INSTRUCCIÓN :: Continúe el texto sobre la Basílica de San Pedro a partir de su última oración, la que termina en «sufridos campesinos europeos».

TEXTO DE LECTURA ::
¿Ha visto alguna vez la Basílica de San Pedro en Roma? Ya sea que la vea en persona o en fotos, es espectacular. Desde la inmensa plaza rodeada de altas columnas, hasta la gigantesca cúpula que domina el paisaje de Roma, es algo inolvidable. Quienes entran contemplan vastos pasillos de mármol bordeados de obras de arte de valor incalculable, como la Piedad de Miguel Ángel.
Incluso el observador casual puede darse cuenta de que no se reparó en gastos cuando el Papa León X se dispuso a reconstruir la catedral en el siglo XVI. Quinientos años después, sigue siendo un monumento de grandiosidad arquitectónica y suntuosa belleza.
Pero bajo el atractivo exterior de su construcción se esconde la cruda verdad de su financiación. La elegancia de la Catedral de San Pedro se convierte rápidamente en una monstruosidad cuando uno se da cuenta de que su extrema opulencia se financió principalmente mediante la extorsión de los sufridos campesinos europeos.

DATOS DE ORIGEN ::
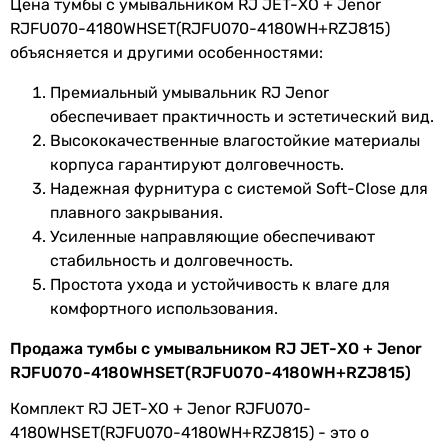
Цена тумбы с умывальником RJ JET-ХО + Jenor
RJFU070-4180WHSET(RJFU070-4180WH+RZJ815)
объясняется и другими особенностями:
Премиальный умывальник RJ Jenor
обеспечивает практичность и эстетический вид.
Высококачественные влагостойкие материалы
корпуса гарантируют долговечность.
Надежная фурнитура с системой Soft-Close для
плавного закрывания.
Усиленные направляющие обеспечивают
стабильность и долговечность.
Простота ухода и устойчивость к влаге для
комфортного использования.
Продажа тумбы с умывальником RJ JET-ХО + Jenor
RJFU070-4180WHSET(RJFU070-4180WH+RZJ815)
Комплект RJ JET-ХО + Jenor RJFU070-
4180WHSET(RJFU070-4180WH+RZJ815) - это о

RESULTADO A CONTINUACIÓN ::
El Papa León X utilizó la venta de indulgencias como medio principal para financiar sus enormes proyectos de construcción en Roma. León X envió representantes por todo su dominio para extorsionar a las masas a través de la venta de indulgencias.
Para entender qué son las indulgencias, debemos salir de las enseñanzas de las Escrituras y familiarizarnos con los dogmas católicos del purgatorio, la penitencia y el tesoro de méritos.
El purgatorio
Los católicos creen que hay un lugar entre el cielo y el infierno llamado purgatorio. Según el Catecismo de la Iglesia Católica:
“Los que mueren en la gracia y en la amistad de Dios, pero imperfectamente purificados, aunque están seguros de su eterna salvación, sufren después de su muerte una purificación, a fin de obtener la santidad necesaria para entrar en la alegría del cielo”[1]Catecismo de la Iglesia Católica, párrafo 1030..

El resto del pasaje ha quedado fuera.